Research & Papers

An Evolutionary Algorithm with Probabilistic Annealing for Large-scale Sparse Multi-objective Optimization

Novel 'probabilistic annealing' technique balances exploration vs. exploitation in high-dimensional search spaces.

Deep Dive

A research team from multiple institutions, led by Shuai Shao, has published a preprint paper introducing a novel evolutionary algorithm designed to tackle Large-scale Sparse Multi-objective Optimization Problems (LSMOPs). These problems, common in fields like adversarial AI attacks and critical node detection, involve finding optimal solutions where only a few decision variables are non-zero within an extremely high-dimensional search space. The core challenge is the intense conflict between exploring the vast search area and exploiting promising regions, which overwhelms existing Multi-Objective Evolutionary Algorithms (MOEAs).
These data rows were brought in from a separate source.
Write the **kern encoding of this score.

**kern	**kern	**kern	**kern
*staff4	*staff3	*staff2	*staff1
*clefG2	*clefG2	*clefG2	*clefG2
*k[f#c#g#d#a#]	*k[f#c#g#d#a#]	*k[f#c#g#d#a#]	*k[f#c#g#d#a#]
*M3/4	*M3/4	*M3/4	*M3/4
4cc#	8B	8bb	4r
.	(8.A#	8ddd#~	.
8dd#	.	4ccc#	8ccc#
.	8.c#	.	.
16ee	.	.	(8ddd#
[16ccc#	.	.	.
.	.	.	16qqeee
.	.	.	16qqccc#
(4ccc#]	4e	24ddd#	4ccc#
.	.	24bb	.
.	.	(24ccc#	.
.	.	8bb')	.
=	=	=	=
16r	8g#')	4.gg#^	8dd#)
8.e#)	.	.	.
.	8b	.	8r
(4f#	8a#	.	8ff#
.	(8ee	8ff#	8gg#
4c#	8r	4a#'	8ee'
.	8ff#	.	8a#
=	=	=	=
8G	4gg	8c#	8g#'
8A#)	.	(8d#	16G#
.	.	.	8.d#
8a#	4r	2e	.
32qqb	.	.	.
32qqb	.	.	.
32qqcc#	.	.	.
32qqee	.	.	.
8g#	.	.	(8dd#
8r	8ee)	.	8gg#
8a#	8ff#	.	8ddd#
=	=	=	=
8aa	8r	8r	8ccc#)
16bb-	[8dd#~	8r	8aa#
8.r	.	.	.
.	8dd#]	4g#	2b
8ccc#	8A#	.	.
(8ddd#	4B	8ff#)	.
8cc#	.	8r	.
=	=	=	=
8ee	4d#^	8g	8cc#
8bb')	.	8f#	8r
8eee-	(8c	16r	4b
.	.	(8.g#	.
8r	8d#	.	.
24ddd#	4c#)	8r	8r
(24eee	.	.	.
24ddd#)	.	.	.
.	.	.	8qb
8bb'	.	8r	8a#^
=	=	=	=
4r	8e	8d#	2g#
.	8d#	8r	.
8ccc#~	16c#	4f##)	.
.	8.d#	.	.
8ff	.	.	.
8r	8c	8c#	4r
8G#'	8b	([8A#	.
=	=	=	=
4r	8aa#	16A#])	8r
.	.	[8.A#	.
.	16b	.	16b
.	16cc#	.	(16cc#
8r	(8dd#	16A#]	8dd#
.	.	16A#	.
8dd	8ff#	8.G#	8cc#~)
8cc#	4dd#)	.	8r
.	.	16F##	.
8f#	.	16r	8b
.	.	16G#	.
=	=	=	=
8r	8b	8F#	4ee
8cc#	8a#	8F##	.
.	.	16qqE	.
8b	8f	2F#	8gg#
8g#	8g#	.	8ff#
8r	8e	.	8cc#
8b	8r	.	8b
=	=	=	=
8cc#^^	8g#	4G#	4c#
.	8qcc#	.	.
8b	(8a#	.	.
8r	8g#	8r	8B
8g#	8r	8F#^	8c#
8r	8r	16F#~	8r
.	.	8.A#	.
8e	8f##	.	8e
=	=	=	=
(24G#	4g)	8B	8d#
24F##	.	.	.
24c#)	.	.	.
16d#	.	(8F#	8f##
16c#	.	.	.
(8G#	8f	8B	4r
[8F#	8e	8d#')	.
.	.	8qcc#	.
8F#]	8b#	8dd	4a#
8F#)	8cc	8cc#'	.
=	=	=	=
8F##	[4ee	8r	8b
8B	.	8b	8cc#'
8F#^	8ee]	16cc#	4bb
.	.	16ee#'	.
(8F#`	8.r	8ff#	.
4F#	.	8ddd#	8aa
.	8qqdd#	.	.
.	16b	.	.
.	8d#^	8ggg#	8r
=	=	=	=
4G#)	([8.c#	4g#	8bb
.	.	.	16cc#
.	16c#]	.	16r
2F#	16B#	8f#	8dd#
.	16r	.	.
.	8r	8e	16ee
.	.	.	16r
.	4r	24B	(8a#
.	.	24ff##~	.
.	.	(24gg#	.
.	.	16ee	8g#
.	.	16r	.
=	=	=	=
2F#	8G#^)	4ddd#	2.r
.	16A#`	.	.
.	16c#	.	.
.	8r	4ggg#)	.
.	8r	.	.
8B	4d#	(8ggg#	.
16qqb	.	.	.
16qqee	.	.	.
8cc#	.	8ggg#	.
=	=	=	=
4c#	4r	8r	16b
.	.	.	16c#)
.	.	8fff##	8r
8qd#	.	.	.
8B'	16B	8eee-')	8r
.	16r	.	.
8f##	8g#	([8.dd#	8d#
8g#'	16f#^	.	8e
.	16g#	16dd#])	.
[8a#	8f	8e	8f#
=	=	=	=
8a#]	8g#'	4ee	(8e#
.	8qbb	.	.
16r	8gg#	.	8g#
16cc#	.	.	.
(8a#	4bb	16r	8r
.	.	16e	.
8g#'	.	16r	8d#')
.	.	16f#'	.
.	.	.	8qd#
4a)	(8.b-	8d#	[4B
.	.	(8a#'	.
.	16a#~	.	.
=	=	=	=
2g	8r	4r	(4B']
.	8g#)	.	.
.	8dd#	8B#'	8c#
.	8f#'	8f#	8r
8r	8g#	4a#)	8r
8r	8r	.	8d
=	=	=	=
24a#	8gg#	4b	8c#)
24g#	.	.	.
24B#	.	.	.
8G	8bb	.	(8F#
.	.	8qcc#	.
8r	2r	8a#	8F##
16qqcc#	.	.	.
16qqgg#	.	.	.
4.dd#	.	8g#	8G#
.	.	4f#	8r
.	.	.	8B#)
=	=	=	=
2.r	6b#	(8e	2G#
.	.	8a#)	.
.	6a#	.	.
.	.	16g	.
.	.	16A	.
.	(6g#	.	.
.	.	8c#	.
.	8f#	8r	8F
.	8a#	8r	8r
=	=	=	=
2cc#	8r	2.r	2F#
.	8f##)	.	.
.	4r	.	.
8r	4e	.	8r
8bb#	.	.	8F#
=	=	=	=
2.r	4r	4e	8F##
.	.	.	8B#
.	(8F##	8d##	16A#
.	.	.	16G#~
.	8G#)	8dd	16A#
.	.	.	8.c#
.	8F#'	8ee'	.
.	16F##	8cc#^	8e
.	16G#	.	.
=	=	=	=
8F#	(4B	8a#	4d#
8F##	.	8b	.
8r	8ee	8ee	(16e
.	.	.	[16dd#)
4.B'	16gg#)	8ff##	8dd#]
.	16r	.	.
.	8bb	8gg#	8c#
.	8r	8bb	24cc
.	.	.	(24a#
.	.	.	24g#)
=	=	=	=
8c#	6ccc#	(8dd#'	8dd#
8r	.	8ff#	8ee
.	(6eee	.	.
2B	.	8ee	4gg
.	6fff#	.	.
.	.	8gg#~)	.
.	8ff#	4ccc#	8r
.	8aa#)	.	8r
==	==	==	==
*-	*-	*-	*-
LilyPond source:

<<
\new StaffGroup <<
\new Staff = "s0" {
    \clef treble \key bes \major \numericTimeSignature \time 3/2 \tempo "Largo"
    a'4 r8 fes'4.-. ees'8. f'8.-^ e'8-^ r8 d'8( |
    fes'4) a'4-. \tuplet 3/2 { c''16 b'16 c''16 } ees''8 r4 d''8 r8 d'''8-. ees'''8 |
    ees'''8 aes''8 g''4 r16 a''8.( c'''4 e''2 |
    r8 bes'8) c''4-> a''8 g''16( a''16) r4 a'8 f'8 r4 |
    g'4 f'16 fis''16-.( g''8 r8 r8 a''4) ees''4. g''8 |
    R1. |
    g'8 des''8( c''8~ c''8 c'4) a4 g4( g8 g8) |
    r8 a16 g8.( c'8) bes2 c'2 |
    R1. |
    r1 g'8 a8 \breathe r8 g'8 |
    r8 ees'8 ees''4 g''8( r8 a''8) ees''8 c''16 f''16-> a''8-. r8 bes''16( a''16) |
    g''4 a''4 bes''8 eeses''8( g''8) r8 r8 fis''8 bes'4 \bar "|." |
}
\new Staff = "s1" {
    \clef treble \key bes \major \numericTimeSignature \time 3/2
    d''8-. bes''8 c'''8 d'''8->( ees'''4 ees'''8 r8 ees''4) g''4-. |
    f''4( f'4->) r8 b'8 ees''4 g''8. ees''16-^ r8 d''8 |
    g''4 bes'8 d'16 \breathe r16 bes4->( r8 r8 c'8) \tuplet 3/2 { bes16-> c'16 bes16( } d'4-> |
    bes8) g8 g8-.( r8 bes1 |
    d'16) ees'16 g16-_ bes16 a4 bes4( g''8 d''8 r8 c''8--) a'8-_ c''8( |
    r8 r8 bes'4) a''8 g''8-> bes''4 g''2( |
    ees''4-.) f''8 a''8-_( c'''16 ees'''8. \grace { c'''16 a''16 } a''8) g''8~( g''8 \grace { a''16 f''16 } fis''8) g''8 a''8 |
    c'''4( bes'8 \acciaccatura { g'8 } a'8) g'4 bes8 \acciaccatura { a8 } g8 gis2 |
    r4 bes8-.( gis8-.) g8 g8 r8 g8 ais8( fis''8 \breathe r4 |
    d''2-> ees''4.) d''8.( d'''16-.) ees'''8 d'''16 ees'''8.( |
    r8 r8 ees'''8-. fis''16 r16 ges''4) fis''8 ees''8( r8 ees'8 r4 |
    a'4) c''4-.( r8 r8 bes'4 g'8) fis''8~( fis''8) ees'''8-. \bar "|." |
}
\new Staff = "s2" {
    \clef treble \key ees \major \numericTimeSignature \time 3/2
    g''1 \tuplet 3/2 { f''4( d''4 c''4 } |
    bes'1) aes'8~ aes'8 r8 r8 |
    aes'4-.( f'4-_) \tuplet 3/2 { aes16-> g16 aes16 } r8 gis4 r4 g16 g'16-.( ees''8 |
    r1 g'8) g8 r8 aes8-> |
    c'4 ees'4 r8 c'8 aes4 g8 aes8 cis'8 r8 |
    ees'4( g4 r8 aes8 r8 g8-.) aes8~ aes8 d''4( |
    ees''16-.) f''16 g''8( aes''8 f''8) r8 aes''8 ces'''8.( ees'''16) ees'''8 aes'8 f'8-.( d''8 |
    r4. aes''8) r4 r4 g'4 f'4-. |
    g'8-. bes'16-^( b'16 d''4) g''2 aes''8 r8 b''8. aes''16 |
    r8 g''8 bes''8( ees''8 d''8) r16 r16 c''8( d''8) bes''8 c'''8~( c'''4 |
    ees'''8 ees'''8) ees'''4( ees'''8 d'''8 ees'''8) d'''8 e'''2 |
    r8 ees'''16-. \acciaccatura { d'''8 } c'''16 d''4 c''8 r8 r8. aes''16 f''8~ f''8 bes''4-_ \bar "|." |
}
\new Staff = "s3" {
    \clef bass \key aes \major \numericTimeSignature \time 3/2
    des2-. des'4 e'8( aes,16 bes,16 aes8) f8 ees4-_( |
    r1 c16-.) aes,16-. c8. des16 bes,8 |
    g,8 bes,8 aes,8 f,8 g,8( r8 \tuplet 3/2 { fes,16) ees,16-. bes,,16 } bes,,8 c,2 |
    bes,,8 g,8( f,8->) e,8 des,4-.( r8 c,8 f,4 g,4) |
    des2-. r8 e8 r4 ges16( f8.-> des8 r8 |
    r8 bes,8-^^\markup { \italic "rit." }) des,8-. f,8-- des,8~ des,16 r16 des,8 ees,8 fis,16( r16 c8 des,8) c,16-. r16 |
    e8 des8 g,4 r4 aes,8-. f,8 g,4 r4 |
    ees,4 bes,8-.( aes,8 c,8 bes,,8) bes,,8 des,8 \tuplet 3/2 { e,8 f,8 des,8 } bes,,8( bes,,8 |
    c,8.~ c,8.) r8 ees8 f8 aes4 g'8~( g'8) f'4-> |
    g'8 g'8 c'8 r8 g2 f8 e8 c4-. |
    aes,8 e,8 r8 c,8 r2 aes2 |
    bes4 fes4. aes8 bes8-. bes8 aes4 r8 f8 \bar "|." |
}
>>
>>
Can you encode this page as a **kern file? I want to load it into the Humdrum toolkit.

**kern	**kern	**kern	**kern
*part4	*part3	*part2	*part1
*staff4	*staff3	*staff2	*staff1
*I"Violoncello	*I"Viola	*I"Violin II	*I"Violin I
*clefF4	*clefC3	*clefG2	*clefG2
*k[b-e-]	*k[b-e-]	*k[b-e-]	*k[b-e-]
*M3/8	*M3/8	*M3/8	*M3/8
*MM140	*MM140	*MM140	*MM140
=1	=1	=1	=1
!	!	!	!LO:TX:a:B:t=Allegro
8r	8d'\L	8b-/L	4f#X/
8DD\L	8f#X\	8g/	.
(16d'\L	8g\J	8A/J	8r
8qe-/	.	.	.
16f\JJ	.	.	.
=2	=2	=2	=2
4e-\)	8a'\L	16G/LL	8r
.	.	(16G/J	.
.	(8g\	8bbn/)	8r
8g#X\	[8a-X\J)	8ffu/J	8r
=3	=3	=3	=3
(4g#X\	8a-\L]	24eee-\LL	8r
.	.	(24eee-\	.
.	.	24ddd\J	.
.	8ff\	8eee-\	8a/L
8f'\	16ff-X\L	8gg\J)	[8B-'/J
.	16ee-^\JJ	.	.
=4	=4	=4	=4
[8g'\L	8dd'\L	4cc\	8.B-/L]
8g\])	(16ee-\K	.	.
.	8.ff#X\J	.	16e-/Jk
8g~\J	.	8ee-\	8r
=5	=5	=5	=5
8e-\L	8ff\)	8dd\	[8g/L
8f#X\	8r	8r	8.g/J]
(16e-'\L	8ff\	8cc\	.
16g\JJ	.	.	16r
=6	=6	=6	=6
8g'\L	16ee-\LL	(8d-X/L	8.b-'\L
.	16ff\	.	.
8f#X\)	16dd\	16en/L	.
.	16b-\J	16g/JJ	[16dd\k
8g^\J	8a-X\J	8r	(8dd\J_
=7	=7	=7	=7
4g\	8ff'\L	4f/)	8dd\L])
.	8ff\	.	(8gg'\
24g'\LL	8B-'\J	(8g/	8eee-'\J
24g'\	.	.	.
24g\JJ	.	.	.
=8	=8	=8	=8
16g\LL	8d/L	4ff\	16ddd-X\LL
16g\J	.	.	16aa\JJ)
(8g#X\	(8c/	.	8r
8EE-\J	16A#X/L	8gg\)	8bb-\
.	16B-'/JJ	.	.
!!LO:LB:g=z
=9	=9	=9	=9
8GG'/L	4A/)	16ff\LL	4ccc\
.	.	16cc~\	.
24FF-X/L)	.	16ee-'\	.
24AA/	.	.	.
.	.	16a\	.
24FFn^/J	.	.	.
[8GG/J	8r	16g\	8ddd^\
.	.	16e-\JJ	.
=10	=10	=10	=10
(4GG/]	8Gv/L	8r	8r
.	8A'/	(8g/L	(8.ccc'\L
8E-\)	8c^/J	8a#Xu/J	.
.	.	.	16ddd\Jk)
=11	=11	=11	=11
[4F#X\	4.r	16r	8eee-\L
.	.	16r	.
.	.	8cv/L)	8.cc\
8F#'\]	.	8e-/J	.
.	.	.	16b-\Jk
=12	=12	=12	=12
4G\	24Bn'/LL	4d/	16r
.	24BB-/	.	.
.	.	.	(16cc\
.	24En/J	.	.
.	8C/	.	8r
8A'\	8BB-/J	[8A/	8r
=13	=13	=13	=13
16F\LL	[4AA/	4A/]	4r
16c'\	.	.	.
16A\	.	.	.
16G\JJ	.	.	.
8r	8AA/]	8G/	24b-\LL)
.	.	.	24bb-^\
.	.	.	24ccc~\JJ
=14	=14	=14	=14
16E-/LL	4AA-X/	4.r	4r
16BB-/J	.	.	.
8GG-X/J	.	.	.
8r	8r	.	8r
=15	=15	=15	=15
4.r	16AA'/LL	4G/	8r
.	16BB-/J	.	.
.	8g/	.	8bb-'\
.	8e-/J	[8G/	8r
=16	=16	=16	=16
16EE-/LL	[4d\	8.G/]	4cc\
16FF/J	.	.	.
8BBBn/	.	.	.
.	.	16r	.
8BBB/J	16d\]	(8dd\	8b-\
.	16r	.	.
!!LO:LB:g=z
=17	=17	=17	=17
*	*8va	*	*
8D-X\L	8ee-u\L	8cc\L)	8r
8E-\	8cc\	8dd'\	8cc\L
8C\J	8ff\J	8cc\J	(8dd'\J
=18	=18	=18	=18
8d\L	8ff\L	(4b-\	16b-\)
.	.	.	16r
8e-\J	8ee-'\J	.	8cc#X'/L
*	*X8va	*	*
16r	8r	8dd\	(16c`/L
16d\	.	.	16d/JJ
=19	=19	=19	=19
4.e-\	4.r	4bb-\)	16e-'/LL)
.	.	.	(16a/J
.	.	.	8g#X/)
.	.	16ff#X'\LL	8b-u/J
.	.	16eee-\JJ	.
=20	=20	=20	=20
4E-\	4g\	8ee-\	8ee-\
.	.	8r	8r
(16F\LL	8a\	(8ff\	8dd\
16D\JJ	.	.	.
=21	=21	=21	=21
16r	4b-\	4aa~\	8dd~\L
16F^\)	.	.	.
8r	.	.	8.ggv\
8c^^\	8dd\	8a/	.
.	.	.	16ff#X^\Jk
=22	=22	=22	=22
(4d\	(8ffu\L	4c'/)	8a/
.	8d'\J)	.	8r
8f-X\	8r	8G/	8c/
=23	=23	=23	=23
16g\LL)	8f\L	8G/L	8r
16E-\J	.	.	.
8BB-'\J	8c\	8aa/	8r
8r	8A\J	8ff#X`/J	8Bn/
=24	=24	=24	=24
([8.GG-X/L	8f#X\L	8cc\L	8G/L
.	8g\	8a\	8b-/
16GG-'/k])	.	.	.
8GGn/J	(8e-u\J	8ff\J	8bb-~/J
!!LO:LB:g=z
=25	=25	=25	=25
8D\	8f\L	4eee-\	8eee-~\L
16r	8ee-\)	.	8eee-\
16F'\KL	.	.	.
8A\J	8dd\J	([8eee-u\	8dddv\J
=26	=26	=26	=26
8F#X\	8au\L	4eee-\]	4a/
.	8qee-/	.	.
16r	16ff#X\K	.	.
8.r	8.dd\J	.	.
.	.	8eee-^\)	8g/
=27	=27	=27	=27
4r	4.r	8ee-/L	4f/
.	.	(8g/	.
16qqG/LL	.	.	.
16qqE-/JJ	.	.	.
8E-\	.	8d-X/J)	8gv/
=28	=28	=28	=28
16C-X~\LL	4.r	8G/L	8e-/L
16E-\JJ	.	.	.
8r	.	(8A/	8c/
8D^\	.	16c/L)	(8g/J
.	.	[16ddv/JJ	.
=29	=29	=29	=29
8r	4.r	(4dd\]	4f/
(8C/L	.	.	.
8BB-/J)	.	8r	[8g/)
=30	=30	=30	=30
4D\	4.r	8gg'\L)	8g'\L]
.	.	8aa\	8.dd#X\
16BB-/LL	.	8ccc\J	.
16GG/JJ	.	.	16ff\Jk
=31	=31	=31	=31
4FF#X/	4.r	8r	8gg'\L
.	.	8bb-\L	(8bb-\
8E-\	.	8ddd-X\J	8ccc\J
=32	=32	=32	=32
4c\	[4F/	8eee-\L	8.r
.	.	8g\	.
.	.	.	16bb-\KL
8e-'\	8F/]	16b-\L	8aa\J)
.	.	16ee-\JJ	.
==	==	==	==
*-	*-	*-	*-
The proposed solution, an Evolutionary Algorithm with Probabilistic Annealing, innovates by using two distinct probability vectors to guide the search. A convergence-oriented vector with low entropy ensures stable exploitation of good solutions, while an 'annealed' probability vector starts with high entropy for broad exploration and gradually reduces it to focus on local refinement. This dynamic integration creates an adaptive balance, allowing the algorithm to efficiently identify the critical non-zero variables. Experimental results on benchmark problems demonstrate that this method outperforms current state-of-the-art evolutionary algorithms in both convergence speed and the diversity of solutions found.

Key Points
  • Solves Large-scale Sparse Multi-objective Optimization Problems (LSMOPs) where optimal solutions have very few non-zero variables.
  • Uses two probability vectors with distinct entropy: one for stable exploitation and an annealed one for adaptive exploration-to-refinement transition.
  • Outperforms existing state-of-the-art evolutionary algorithms in convergence and diversity on benchmarks and real-world applications like adversarial attacks.

Why It Matters

Enables more efficient AI model optimization, adversarial robustness testing, and complex system design where traditional methods fail.